> _About this exercise_
Copy out exactly the stretch below, from the line with "TABLE 3 | Performance comparison with other" through the line with "Figure 8. The actual versus predicted plot.", both included; the pictures stay out.

::: Material to process

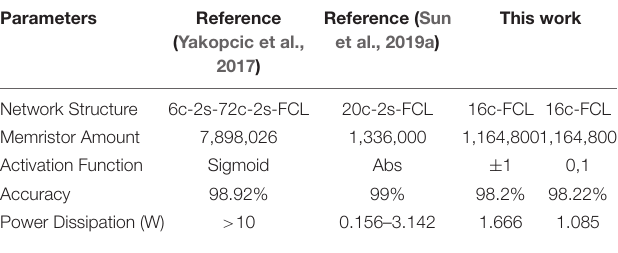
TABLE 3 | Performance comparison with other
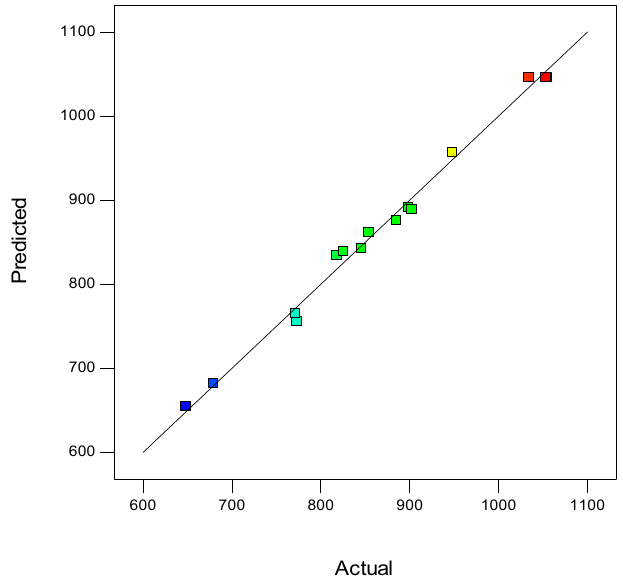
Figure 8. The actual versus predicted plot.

::::::
::: Material to process

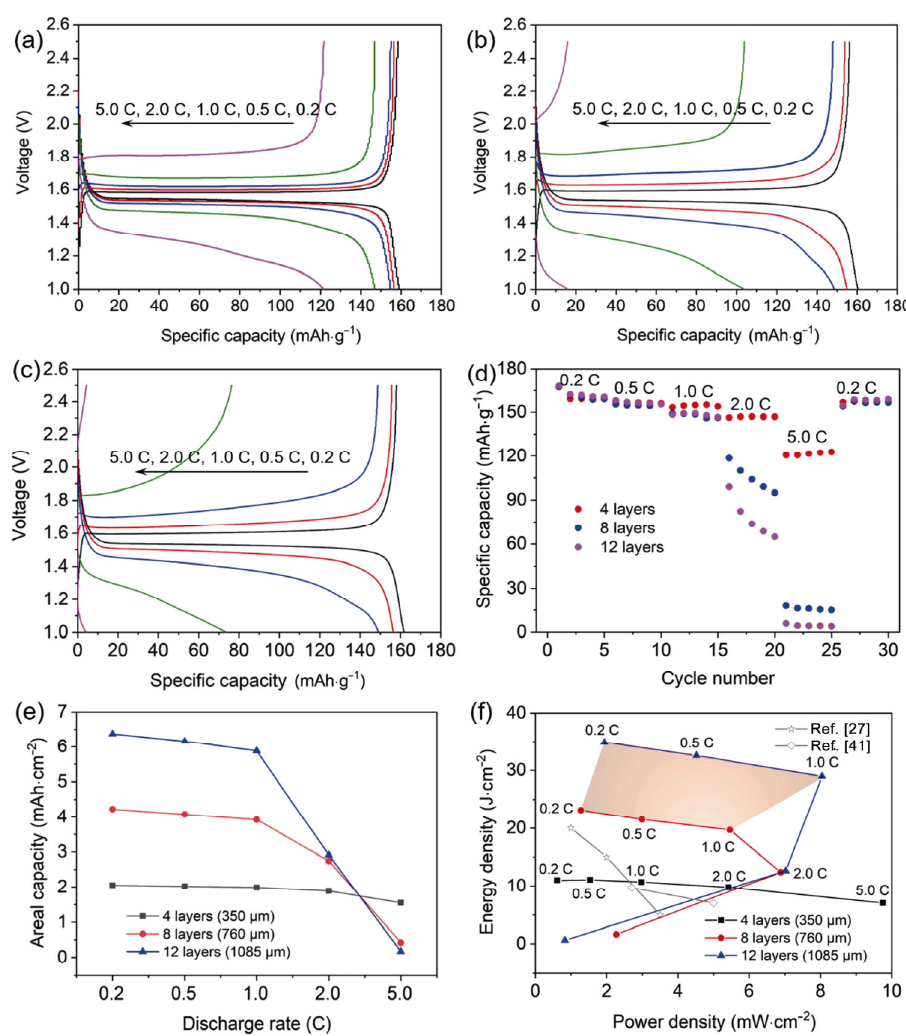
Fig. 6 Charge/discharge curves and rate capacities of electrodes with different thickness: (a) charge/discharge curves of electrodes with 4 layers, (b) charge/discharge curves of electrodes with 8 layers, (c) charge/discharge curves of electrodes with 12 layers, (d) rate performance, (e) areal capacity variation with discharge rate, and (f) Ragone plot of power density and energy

::::::

> _Solution to this exercise_
TABLE 3 | Performance comparison with other
Figure 8. The actual versus predicted plot.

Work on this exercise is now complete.